BEGIN GIVEN TEXT

Louis Pasteur Wikimedia Commons / Louis Pasteur

On July 6, 1885, a chemist chose to act on something he had never tested in a human being

Louis Pasteur was 62 years old and not a medical doctor. He was a chemist, most famous at that point for fermentation and pasteurization. He had spent years developing a vaccine against rabies by drying the spinal tissue of infected rabbits, weakening the virus a little more with each passage. It worked in dogs. But he had never given it to a person, and rabies in humans was still essentially a death sentence: once symptoms appeared, nobody survived.

On July 6, 1885, a nine-year-old boy named Joseph Meister arrived at Pasteur's Paris laboratory. Two days earlier, a rabid dog in Alsace had bitten the child fourteen times. His family's doctor told them there was no hope. Pasteur consulted two physicians and decided to try. Over the next ten days, he gave Joseph thirteen inoculations, each slightly more potent than the last, beginning with the weakest preparation and building toward the strongest. It was the riskiest sequence he could have chosen: he was betting that the boy's immune system would be ready in time. Joseph Meister survived. He never developed rabies.

Pasteur went on to develop vaccines for cholera and anthrax, and his work on germ theory shaped every vaccine that came after. But the anniversary of that first day with Joseph Meister, when a frightened family arrived from Alsace with nothing left to lose and a scientist chose to act, is as good a date as any to feel grateful for the people who are willing to be the first to try.

The discoveries, in full

Natural Sci.

The first birth of a magnetar, caught live

In 2024, a distant supernova called SN 2024afav started doing something no one had seen before. Its light was chirping.

Not a steady blaze, but a rhythmic brightening and fading that sped up as the weeks passed, like a top slowly winding down [4]. Graduate student Joseph Farah at Las Cumbres Observatory brought the data to UC Berkeley astrophysicist Dan Kasen, who had published a theory about this exact signal sixteen years earlier and never had confirmation. His 2010 paper, cowritten with Lars Bildsten, proposed that the universe's most brilliant supernovae stay bright long after they should fade because the dying core collapses into a magnetar: a neutron star about ten miles across, spinning more than a thousand times per second, with a magnetic field a hundred to a thousand times stronger than a typical pulsar. Spinning at that rate, it pumps energy into the surrounding explosion like a battery, keeping it blazing. SN 2024afav's chirp matched the theory exactly, and the precise timing required Einstein's general relativity to decode, making this the first time general relativity has been used to explain how a supernova actually works. The results were published in Nature [4].

Life Sciences

The mechanism killing neurons in Alzheimer's, finally named

A decade ago, researchers at King's College London found an unusual cell death process in a rare disease, and spent the next ten years chasing it. The process is called karyoptosis.

END GIVEN TEXT
BEGIN RECORD EXTRACTS

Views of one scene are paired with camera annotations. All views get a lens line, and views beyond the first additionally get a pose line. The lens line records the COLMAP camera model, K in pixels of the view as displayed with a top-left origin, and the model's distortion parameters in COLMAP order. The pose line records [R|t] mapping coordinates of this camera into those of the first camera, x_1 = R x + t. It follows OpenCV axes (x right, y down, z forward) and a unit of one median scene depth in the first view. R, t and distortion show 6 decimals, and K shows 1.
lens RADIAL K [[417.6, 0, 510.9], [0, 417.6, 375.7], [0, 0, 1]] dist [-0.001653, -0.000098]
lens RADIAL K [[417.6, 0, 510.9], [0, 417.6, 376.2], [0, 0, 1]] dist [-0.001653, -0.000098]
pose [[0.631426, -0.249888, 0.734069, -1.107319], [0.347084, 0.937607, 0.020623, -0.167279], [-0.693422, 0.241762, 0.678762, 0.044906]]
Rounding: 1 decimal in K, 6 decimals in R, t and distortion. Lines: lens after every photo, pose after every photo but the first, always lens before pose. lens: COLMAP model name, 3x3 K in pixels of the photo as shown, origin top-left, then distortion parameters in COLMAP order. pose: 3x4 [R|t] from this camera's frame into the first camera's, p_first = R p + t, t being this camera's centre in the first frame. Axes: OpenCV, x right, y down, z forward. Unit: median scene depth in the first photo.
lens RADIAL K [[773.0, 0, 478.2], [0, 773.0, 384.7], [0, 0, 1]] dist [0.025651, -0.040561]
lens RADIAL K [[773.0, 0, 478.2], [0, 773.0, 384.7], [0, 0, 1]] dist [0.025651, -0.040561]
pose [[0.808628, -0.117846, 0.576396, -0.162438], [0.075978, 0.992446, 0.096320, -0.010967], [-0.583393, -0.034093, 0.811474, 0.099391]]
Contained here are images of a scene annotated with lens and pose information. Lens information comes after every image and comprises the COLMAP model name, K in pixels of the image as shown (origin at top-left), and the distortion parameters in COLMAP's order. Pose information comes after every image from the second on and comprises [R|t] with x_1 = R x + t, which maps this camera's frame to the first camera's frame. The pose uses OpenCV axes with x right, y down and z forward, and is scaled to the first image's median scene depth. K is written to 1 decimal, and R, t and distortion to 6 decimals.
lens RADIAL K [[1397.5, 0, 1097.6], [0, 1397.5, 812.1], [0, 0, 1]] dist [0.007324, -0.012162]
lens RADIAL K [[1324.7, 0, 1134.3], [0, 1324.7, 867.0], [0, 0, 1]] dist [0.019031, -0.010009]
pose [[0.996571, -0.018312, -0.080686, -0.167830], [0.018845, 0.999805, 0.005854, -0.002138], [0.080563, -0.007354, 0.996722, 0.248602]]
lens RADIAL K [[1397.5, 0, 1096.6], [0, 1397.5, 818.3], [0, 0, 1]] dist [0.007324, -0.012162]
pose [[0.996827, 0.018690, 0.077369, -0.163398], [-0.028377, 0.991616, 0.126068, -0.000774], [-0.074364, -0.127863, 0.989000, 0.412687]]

END RECORD EXTRACTS

## [INSTRUCTIONS FOR THE TASK]
Pick up the text on Pasteur's rabies vaccine and recent scientific discoveries after its final sentence and continue it. These entries were drawn from a separate source.

## [EXPECTED OUTPUT]
It works like this: toxic proteins accumulate inside a neuron, the cell's nucleus begins to shrink, and eventually the genetic material inside collapses and disintegrates, killing the cell [3]. Scientists had long identified other ways neurons die, including apoptosis, but those mechanisms never fully explained the scale of neuron loss seen in Alzheimer's brains. Working with the UK Dementia Research Institute, the King's team analyzed 3,000 brain cells collected from 28 people who had died with either frontotemporal dementia or advanced Alzheimer's disease. They found signs of karyoptosis in 35 percent of cells from the frontal cortex of people with Alzheimer's, compared to 15 percent in healthy older adults. They also identified a group of molecular switches, proteins called kinases, that appear to control the process. Force those proteins to clump, as Alzheimer's pathology does, and karyoptosis begins. "This study is the culmination of a 10-year journey at King's," the researchers wrote, "from when we first identified karyoptosis in a relatively rare disease to discovering that it is a common feature of dementias which affect millions of people." Published in Nature Communications [3].

Life Sciences

Knee pain halved, no surgery required

At the start of the study, 194 patients at Charité, the large university hospital in Berlin, rated their osteoarthritis knee pain at an average of 7 out of 10. They had already tried physiotherapy, anti-inflammatory drugs, and intra-articular injections.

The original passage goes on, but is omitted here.